Step 1 - Calculating BMR

BMR calculation for men BMR = 66 + ( 6.23 x weight in pounds ) + ( 12.7 x height in inches ) - ( 6.76 x age in years )
BMR calculation for women BMR = 655 + ( 4.35 x weight in pounds ) + ( 4.7 x height in inches ) - ( 4.7 x age in years )

Step 2 - Applying the Harris-Benedict Principle

Little to no exercise Daily calories needed= BMR x 1.2
Light exercise (1-3 days per week) Daily calories needed= BMR x 1.375
Moderate exercise (3-5 days per week) Daily calories needed= BMR x 1.55
Heavy exercise (6-7 days per week) Daily calories needed= BMR x 1.725
Very heavy exercise (twice per day, extra heavy workouts) Daily calories needed= BMR x 1.9

Step 3 – What to do with this number

The number that you now have will tell you your calorie needs for weight maintenance.

In step 3 you will adjust this number up or down, depending on your weight loss or gain goals.
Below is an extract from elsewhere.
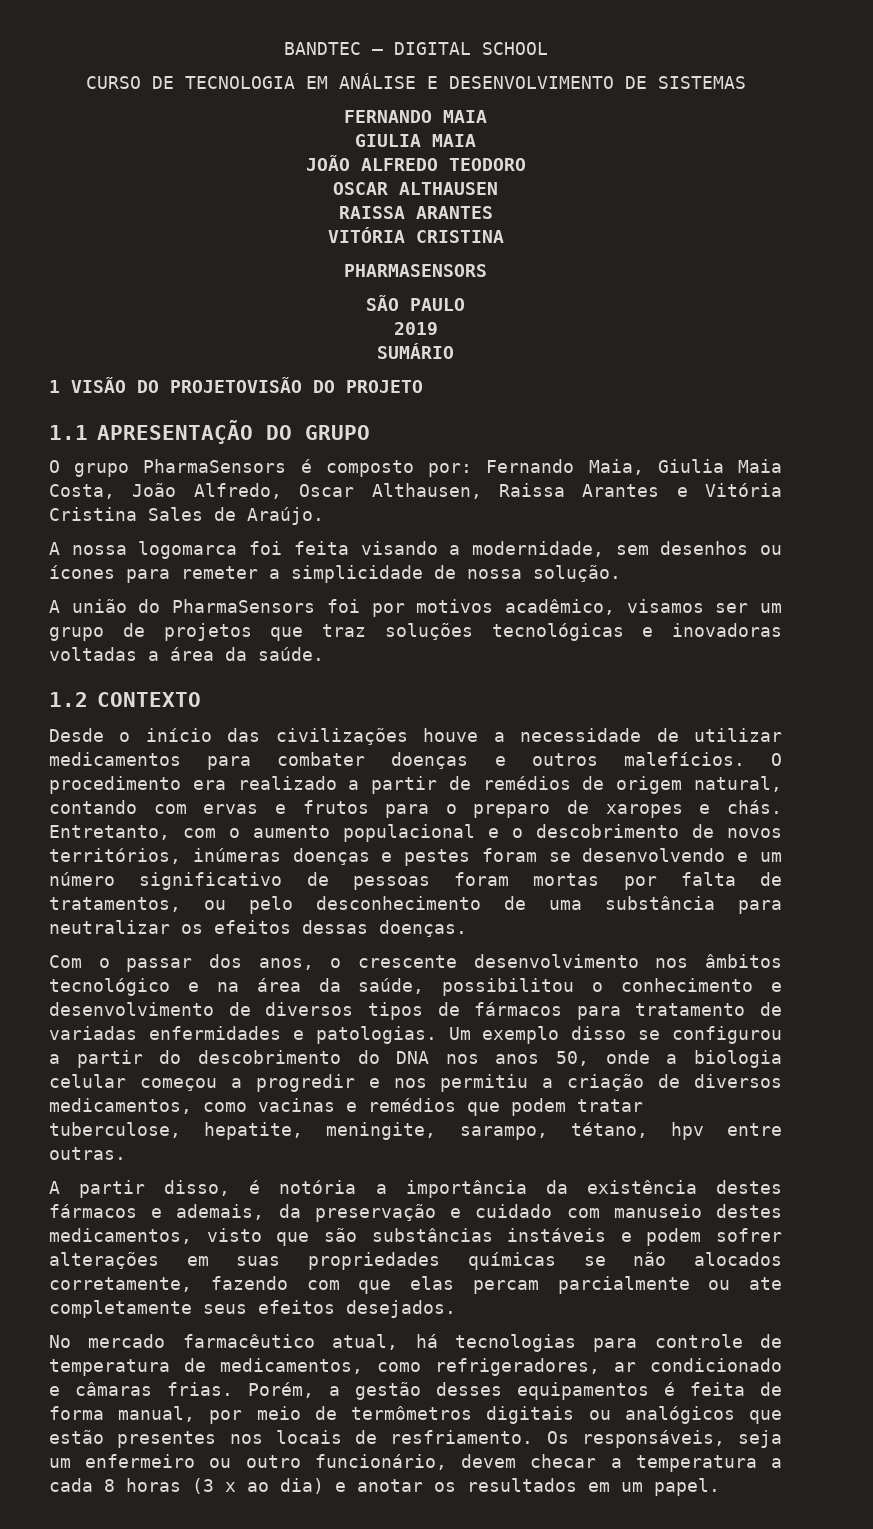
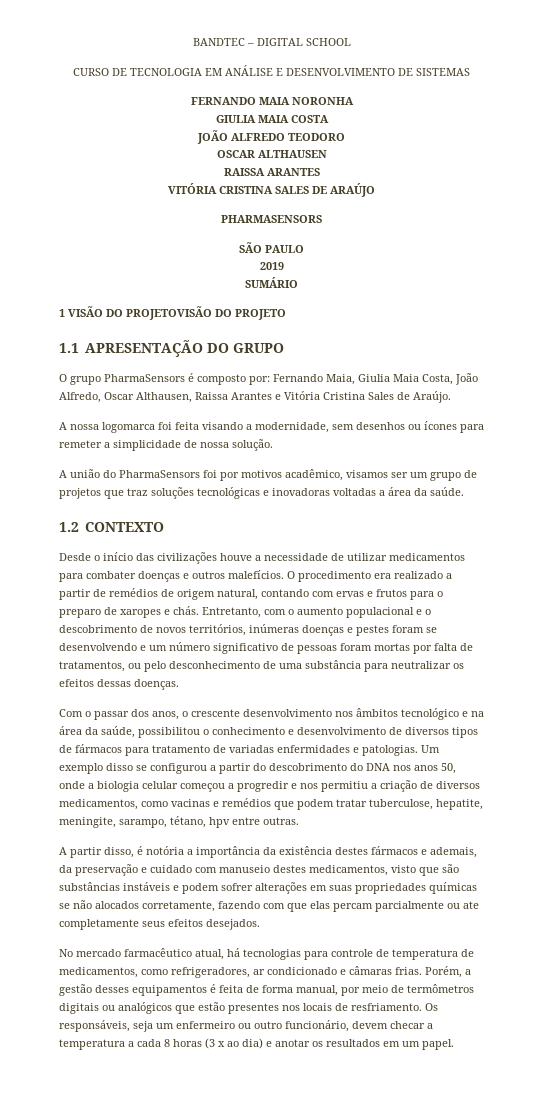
(487, 116) none -> [291,97,354,105] NORONHA
(476, 140) none -> [290,115,329,123] COSTA
(504, 236) none -> [275,183,375,197] SALES DE ARAÚJO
  • For weight loss, subtract 500 calories per day from your number in step 2
  • For weight maintenance, do nothing; just use the number from step2.
  • For weight gain, add 250 to 300 calories per day to your number from step 2.

How do I know what I am eating?

Here is couple resources on-line to get you started. I suggest keeping a journal so you can track your caloric intake. This will become an easier task because you will find out that you generally only eat about 20 to 30 different items. Learning more about your choices is another important part of the education.